Task to complete:
Copy exactly the stretch of data below from the line with "210 530 19.92" through the line with "253 37 18.03", including both of those lines.
=== The input ===
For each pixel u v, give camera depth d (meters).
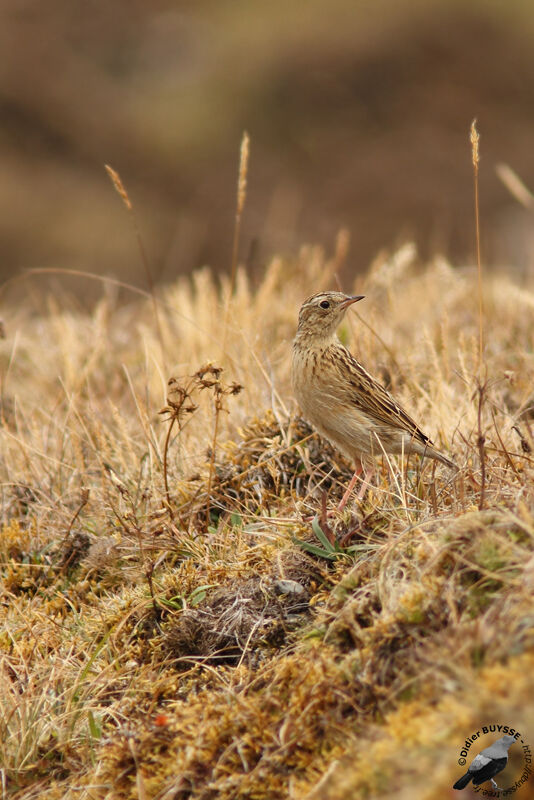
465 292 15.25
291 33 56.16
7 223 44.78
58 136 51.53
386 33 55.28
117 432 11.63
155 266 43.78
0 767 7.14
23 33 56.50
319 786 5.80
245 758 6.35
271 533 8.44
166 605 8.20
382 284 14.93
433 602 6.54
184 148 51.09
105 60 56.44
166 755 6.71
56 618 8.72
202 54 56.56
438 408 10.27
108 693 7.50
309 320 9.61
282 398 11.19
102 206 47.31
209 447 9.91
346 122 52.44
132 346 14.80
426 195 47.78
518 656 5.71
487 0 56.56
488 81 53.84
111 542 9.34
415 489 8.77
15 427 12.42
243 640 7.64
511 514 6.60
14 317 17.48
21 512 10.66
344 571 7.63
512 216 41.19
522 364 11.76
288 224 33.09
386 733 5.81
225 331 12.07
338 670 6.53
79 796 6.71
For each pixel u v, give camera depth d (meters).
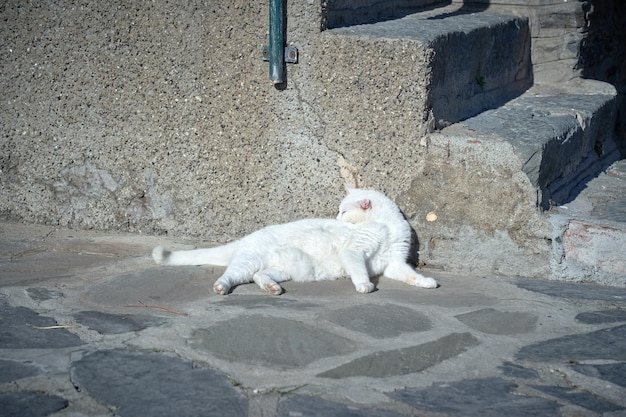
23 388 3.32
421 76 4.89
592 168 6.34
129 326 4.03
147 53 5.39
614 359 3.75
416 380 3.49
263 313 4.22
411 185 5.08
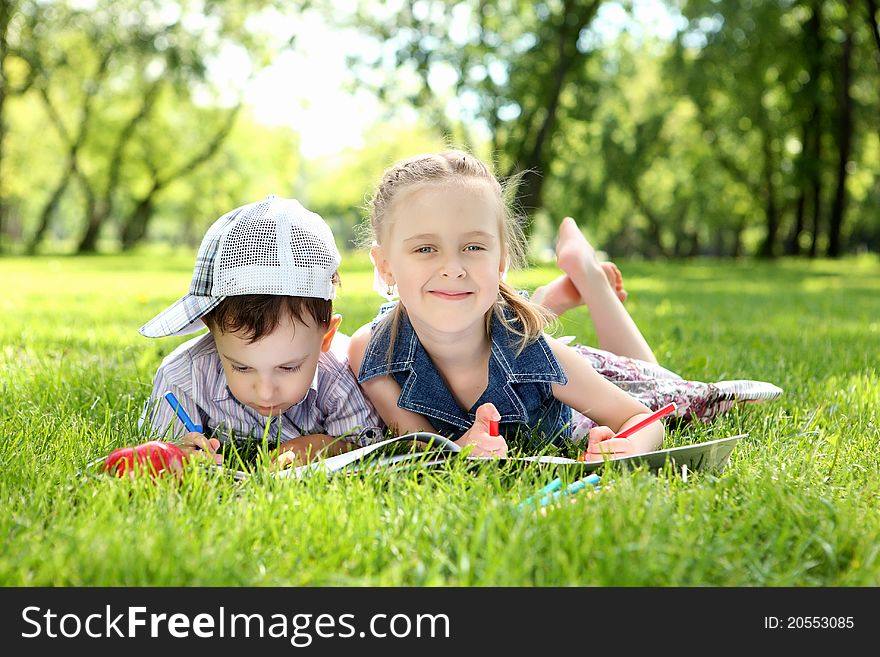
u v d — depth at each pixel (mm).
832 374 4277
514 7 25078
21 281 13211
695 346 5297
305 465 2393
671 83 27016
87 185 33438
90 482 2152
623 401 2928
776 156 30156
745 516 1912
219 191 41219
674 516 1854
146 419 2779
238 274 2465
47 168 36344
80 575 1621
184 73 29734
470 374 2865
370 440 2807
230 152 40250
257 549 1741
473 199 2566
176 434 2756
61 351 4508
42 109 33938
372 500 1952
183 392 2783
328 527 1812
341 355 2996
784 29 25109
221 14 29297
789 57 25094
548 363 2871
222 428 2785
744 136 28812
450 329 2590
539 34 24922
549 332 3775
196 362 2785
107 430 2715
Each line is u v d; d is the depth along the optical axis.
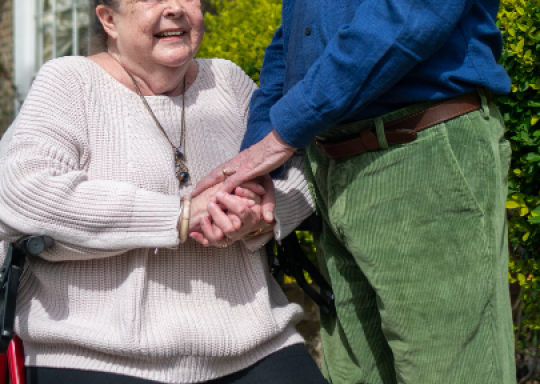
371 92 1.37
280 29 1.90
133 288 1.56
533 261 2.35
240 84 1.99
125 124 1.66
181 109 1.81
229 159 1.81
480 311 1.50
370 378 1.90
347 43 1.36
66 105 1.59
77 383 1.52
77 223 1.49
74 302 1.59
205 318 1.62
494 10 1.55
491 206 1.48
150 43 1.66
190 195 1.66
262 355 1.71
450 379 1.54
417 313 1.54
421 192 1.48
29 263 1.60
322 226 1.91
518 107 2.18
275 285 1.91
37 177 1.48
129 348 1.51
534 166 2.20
===
=== The input ===
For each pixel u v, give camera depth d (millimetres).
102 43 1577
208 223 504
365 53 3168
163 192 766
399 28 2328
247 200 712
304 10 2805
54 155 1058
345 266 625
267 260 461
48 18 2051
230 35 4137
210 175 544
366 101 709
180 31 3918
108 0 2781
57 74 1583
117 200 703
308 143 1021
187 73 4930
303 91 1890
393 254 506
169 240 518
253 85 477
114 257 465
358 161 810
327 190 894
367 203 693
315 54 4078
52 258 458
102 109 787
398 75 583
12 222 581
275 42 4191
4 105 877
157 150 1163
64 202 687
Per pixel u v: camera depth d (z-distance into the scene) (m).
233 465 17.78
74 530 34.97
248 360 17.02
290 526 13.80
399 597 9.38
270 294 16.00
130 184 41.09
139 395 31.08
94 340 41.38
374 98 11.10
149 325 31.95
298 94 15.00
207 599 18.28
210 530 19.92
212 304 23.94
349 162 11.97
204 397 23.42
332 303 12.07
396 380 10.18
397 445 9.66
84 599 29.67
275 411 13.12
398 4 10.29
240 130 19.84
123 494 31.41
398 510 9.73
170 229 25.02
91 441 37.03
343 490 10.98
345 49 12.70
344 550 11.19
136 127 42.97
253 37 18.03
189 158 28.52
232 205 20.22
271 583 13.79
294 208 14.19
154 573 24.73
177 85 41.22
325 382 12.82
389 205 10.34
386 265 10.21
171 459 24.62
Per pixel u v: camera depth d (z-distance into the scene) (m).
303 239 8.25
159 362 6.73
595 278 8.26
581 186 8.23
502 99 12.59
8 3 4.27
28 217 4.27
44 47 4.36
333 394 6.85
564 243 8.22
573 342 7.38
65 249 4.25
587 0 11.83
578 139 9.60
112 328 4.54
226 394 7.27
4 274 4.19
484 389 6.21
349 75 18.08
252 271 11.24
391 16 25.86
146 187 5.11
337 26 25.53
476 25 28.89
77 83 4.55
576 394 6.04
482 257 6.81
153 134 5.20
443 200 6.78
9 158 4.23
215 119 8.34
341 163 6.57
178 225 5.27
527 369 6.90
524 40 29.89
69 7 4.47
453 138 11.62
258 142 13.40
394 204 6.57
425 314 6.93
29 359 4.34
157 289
===
Solution to the exercise:
210 530 19.92
212 304 23.94
349 162 11.97
204 397 23.42
332 303 12.07
396 380 10.18
397 445 9.66
84 599 29.67
275 411 13.12
398 4 10.29
240 130 19.84
123 494 31.41
398 510 9.73
170 229 25.02
91 441 37.03
343 490 10.98
345 49 12.70
344 550 11.19
136 127 42.97
253 37 18.03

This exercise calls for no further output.